Okay, but then why bother doing all the signing and calculation at one server?
> 
>> I do not took a look at the algorithm, yet, but the idea is to prorise
>> mirror servers located near the client, assuming that geographic
>> distance correlates with network distance today (not sure if that is
>> correct anyway, but it is definitely better than in the 90s).
> 
> It puts everything in the same country to the top and all the rest to
> the bottom.
> 
> It correlates, but that is it. We should have a list of countries
> nearby an other one. It would make sense to group them together by
> continent, etc. But that is for somewhere else.
Yes, but it sounds easy to implement:

1. Determine my public IP address.
2. Determine country for that IP.
3. Which countries are near mine?
4. Determine preferred mirror servers from these countries.

Am I missing something here?
> 
> Basically the client has no way to measure "distance" or "speed". And I
> do not think it is right to implement this in the client. Just a GeoIP
> lookup requires to resolve DNS for all mirrors and then perform the
> database lookup. That takes a long time and I do not see why this is
> much better than the server-side approach.
True, we need DNS and GeoIP/libloc database lookups here, but these information
can be safely cached for N days. After that, the lookup procedure is repeated.

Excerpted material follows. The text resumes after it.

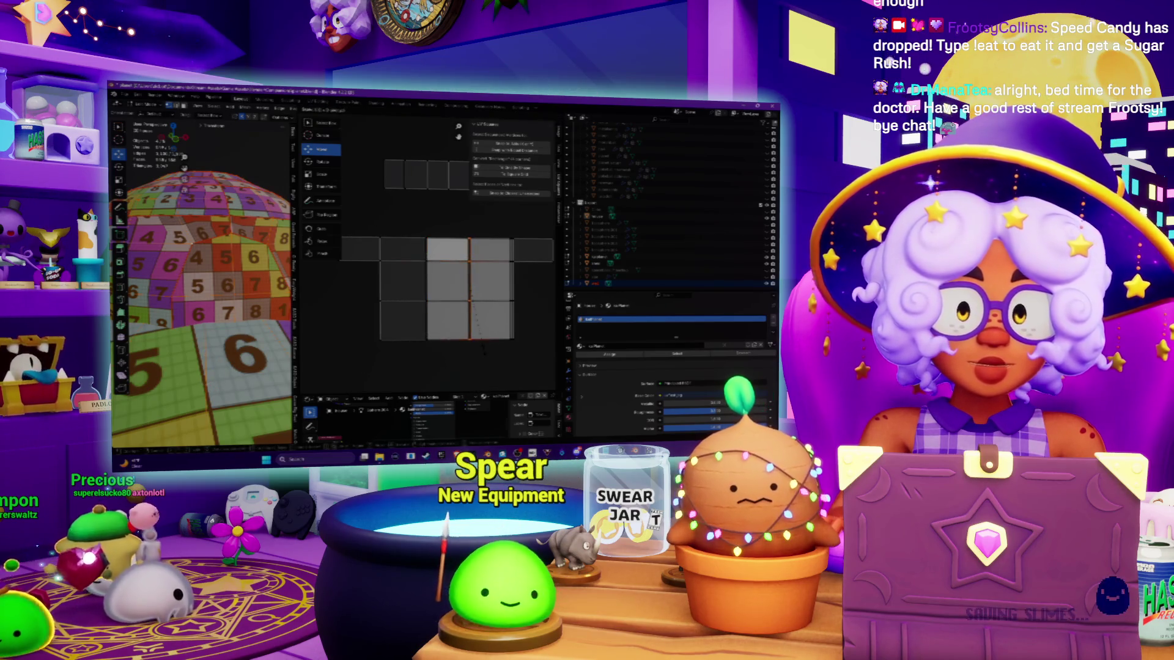
{"action": "left_click", "coordinate": [483, 353]}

I do not consider these lookups to be too bandwith-consuming or else if
we do not perform them every time.
> 
>> The only problem here is to determine which public IP a client has. But
>> there are ways to work around this, and in the end, we'll probably solve
>> most of the issues (especially dealing with signature expire times) you
>> mentioned.
> 
> Determining the public IP is a huge problem. See ddns.
Yes (carrier grade NAT, and so on). But most systems will have a public
IP on RED because they manage PPPoE dialin. If not, why not letting them
look up as they do with DDNS? In case that is not possible, clients are
still able to fall back to no mirror preference and just pick them randomly.
> 
>> Any thoughts? :-)
> 
> Yeah, you didn't convince me by assuring that there will be a solution.
> This can be implemented. But is this worth the work and creating a much
> more complex system to solve a problem only half-way?
Maybe we should split up this discussion:
(a) I assume we agree for the privacy and security aspects
(HTTPS only and maybe Tor services) in general.
(b) Signed mirror list: Yes, but using a local mirror must be possible - which
simply overrides the list but that is all right since the user requested to do
so - and it is not a magic bullet.
(c) Individual mirror lists vs. one-size-fits-all: Both ideas have their pros
and cons: If we introduce mirror lists generated for each client individually,
we have a bottleneck (signing?) and a SPOF. Further, some persons like me might
argue that this leaks IPs since all clients must connect to a central server.
If we distribute a signed mirror list via the mirrors (as we do at the moment),
we need to implement an algorithm for selecting servers from that list on the
clients. Further, we bump into the problem that a client needs to know its public
IP and that we need to cache the selection results to avoid excessive DNS and
GeoIP/libloc queries.

Since we need to implement a selection algorithm _somewhere_, I only consider
determine public IPs a real problem and would therefor prefer the second
scenario.
> 
> :)
No harm feelings. :-)>>> [...]
>>>
>>> We would also need to let the signature expire so that mirrors that are found
>>> out to be compromised are *actually* removed. At the moment the client keeps
>>> using the mirror list until it can download a new one. What would happen if the
>>> download is not possible but the signature on a previous list has expired?
Try the download again a few times, and if that fails, trigger a warning and stop.
>>
>> Since this is a scenario which might happen any time, I'd consider
>> falling back to the main mirror the best alternative.
> 
> What if that is compromised? What would be the contingency plan there?
I was not thinking about that. Another idea might to check for every mirror server
if data with a valid signature is available - in case the signature is not expired,
yet.

But that is not a very good idea, and I propose to discuss these side-channel
issues in another threat. Maybe we can implement some of them later and focus
on the entire construction first.
> 
>>> We would also make the entire package management system very prone to clock
>>> issues. If you are five minutes off, or an hour, the list could have expired and
>>> you cannot download any packages any more or you would always fall back to the
>>> main mirror.
>>
>> Another problem solved by a more intelligent client. :-) :-) :-)
> 
> How? Please provide detail. Pakfire should not set the system clock.
> Ever. That is totally out of scope.
Yes, that's not what I had in mind. My idea here was similar to how Postfix treats
MX records in case one server is offline or causes too many trouble: Disable
that mirror/server locally, and ignore it for a certain time. That might solve
problems in case syncronisation on a mirror is broken.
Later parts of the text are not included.